A propósito de dicha novela de Balzac, es interesante recordar que su protagonista es un escritor que pretende subvertir el mundo efectivo mediante la praxis estética: en primer término, desea torcer el rumbo de su existencia escribiendo un tratado que deberá revolucionar la literatura ―y otros campos― de su época; al no conseguirlo, se vincula con un talismán milagroso que le permite materializar sus deseos, a costa de agotar su vida. Se trata éste de un acto de creación más refinado, el cual sintetiza el motivo del artista que sacrifica toda energía vital y espiritual en pos de su creación.
En esa línea, personajes artistas como Andrea Sperelli, el héroe de Il piacere, siguen al personaje balzaquiano al ejercer un arte que transmuta la existencia del creador. Este artista dandi pretende calibrar su vida en función del arte, el cual deberá filtrarse en su vida ordinaria y erigir otra. Basta con recordar aquella alcoba-teatro en la que Sperelli recreaba su ideal de la vida y del amor; sus amantes se revestían de una terrible fuerza evocadora justamente en ese terreno, al cual no es posible dar otro nombre que el de escenario.
En similitud con Sperelli, Alejandro Miquis es también un personaje de inclinada tendencia al fantaseo y ensimismado en sus pretensiones artísticas. Es un persecutor del ideal y un artífice cuya obra se entremezcla con su vida, como puede constatarse en su febril ejercicio creativo que lo lleva a confundir pasajes y personajes de su drama con las instancias de su propia existencia. Un ejemplo sería la idealización que hace de su amante, a quien identifica con la Carniola, mujer amada por el protagonista de su drama: El Grande Osuna.
──────
- **Conjunto de tareas**
A) Reescribe todo lo que va desde "A propósito de" hasta "de su creación." en el texto sobre los personajes artistas, cambiando "talismán milagroso" por "amuleto prodigioso".
B) ¿Qué personajes aparecen nombrados en el texto sobre los personajes artistas?
C) Continúa el texto sobre los personajes artistas a partir de su última oración.

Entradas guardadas
──────
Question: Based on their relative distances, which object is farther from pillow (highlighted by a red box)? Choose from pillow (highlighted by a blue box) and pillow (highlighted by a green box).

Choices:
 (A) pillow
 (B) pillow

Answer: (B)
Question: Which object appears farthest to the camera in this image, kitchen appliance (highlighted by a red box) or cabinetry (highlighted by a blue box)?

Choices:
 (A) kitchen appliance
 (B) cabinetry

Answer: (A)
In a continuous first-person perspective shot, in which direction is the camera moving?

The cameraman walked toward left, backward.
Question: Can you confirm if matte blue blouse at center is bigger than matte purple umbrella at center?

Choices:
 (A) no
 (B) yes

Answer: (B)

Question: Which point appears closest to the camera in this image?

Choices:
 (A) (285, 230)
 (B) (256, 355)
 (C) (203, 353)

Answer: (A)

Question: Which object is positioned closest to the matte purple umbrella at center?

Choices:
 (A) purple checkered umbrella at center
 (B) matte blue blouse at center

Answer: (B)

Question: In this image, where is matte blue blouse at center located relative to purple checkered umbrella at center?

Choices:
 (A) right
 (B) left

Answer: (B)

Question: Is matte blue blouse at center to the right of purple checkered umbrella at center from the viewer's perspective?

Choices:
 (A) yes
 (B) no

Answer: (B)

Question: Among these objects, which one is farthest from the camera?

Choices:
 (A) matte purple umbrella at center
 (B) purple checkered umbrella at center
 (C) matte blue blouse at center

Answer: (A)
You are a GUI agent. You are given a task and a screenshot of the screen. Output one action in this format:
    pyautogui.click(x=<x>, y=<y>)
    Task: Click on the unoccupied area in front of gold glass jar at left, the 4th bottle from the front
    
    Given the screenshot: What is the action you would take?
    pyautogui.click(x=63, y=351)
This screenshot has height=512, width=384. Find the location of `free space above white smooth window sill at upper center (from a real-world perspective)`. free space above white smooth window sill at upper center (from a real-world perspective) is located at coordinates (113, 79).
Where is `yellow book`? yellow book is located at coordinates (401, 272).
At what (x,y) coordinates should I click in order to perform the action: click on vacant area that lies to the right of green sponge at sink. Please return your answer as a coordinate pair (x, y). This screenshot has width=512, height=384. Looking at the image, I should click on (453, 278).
──────
- **Respuestas en orden**
A)
A propósito de dicha novela de Balzac, es interesante recordar que su protagonista es un escritor que pretende subvertir el mundo efectivo mediante la praxis estética: en primer término, desea torcer el rumbo de su existencia escribiendo un tratado que deberá revolucionar la literatura ―y otros campos― de su época; al no conseguirlo, se vincula con un amuleto prodigioso que le permite materializar sus deseos, a costa de agotar su vida. Se trata éste de un acto de creación más refinado, el cual sintetiza el motivo del artista que sacrifica toda energía vital y espiritual en pos de su creación.

B) Andrea Sperelli, Alejandro Miquis y la Carniola.

C)
Una cuestión que ya abordó Charles Baudelaire, en Les Paradis artificiels (1860), es que el hombre que intenta viajar a los terrenos de lo ideal comete una suerte de infracción y, por ello, está condenado a pagar altos costes. A causa de su tendencia a lo ideal, Miquis será confinado, como su amigo y protegido Centeno, en las orillas, en lo depauperado, y sin facultad para dar límite a su disipación hasta la muerte.
Por lo demás, el arte es el rasgo de pertenencia a esa cofradía de la que Théophile Gautier y sus seguidores hicieron un “cenáculo misterioso” restringido a los elegidos. Posibilita a esta figura el distinguirse (aunque también perderse) y elevarse por encima del común.
Estas cualidades propias del artífice pueden considerarse como un “estigma del elegido”, el cual se vuelve un sello capaz de materializar la gloria o la perdición, conduce a las grandes obras cuyo desarrollo conlleva incluso, en ocasiones, la fagocitación del autor, como en el caso de Raphaël de Valentin, de Dorian Gray y de Alejandro Miquis, quien, como sugerí, ha convertido las aventuras de El Grande Osuna en propias. Además, una confianza ciega en la gloria artística que dicha obra le otorgará ha hecho que el joven deje de preocuparse por su salud, su alimentación y su creciente miseria.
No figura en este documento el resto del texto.